Ein Blick auf die Neuzulassungsstatistik 2002 des Kraftfahrt-Bundesamtes lässt für das abgelaufene Autojahr vor allem einen Rückschluss zu. Obwohl der Golf seine Spitzenposition wieder verteidigen konnte, heißen die eigentlichen Gewinner BMW und die französischen Hersteller. Sie konnten auf dem insgesamt schrumpfenden deutschen Markt ihre Anteile deutlich verbessern.

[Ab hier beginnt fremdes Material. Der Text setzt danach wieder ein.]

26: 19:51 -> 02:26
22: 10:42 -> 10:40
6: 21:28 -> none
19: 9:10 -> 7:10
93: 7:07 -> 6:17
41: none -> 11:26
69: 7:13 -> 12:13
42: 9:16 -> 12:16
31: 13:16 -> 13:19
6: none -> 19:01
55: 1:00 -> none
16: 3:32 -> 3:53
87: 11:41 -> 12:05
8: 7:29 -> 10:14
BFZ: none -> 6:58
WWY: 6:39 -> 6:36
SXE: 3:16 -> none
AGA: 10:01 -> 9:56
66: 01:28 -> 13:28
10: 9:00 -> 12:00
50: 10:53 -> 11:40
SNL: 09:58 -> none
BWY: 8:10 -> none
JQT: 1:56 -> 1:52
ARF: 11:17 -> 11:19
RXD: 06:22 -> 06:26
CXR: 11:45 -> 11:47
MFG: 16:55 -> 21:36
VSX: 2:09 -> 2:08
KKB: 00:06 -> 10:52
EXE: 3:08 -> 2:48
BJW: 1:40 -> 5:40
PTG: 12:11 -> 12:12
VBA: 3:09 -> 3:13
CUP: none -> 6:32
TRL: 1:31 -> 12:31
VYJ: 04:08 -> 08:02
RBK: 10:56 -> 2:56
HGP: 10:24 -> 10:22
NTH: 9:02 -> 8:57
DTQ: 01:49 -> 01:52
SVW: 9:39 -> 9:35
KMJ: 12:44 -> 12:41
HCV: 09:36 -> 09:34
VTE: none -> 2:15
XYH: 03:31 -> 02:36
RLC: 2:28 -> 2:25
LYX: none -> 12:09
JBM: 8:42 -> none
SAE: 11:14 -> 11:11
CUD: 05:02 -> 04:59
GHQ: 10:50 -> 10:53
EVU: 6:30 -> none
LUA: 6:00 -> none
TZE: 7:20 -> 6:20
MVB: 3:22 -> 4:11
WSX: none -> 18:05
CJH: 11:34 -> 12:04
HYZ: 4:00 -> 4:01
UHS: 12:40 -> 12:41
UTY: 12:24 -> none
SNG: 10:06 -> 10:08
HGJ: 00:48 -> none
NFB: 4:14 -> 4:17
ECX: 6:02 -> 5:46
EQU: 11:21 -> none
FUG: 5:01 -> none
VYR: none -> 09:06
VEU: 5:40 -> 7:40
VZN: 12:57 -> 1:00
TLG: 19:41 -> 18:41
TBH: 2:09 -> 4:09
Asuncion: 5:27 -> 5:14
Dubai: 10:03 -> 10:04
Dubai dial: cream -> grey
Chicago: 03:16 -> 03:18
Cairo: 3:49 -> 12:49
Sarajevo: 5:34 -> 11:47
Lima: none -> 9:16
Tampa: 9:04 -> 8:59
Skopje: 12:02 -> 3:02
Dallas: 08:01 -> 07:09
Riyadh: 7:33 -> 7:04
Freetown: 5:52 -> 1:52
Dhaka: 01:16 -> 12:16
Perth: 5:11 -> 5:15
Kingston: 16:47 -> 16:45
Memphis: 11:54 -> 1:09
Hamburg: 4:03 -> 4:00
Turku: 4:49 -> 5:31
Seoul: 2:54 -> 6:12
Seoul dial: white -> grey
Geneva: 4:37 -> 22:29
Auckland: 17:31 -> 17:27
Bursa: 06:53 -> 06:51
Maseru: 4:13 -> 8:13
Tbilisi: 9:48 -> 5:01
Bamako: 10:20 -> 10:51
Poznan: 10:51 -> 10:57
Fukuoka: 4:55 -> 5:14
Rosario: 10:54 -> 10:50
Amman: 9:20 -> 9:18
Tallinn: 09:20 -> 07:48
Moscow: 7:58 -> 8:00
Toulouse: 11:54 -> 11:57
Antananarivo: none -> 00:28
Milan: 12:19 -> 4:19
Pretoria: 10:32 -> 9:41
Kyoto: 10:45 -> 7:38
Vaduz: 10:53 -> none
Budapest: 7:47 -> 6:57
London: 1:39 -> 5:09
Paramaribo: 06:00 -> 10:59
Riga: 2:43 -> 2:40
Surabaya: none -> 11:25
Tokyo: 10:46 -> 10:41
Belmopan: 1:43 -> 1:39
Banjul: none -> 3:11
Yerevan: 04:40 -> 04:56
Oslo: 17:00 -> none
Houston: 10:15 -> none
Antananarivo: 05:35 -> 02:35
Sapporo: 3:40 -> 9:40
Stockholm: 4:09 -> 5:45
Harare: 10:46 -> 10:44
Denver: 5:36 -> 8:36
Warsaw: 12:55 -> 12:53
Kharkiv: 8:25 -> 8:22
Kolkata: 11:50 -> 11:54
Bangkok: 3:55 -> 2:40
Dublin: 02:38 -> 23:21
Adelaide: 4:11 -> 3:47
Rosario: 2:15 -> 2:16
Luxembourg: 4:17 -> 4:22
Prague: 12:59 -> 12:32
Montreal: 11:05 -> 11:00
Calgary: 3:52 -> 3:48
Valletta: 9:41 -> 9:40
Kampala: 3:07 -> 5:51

Insgesamt schrumpfte das Neuwagengeschäft in Deutschland um 2,7 Prozent auf 3,25 Millionen fabrikneue Autos. Damit ist die Zahl der Neuzulassungen schon seit drei Jahren rückläufig.
Umso erfolgreicher die Bilanz bei BMW. Die Münchener verbuchen ein Plus von 5,6 Prozent und steigerten die abgesetzten Einheiten auf 251.084 Stück. Das entspricht einem Marktanteil von 7,7 Prozent. Ein Steigerung von 0,6 Prozent im Vergleich zu 2001.
Der französische Hersteller PSA kam mit den Marken Citroën und Peugeot zusammen auf 174.554 Autos, ein Plus von 10,2 Prozent. Der PSA-Marktanteil kletterte von 4,7 auf 5,4 Prozent. Noch erfolgreicher war Renault mit 199.558 abgesetzten Einheiten. Der Marktanteil wuchs auf 6,1 Prozent nach 5,7 Prozent im Jahr 2001.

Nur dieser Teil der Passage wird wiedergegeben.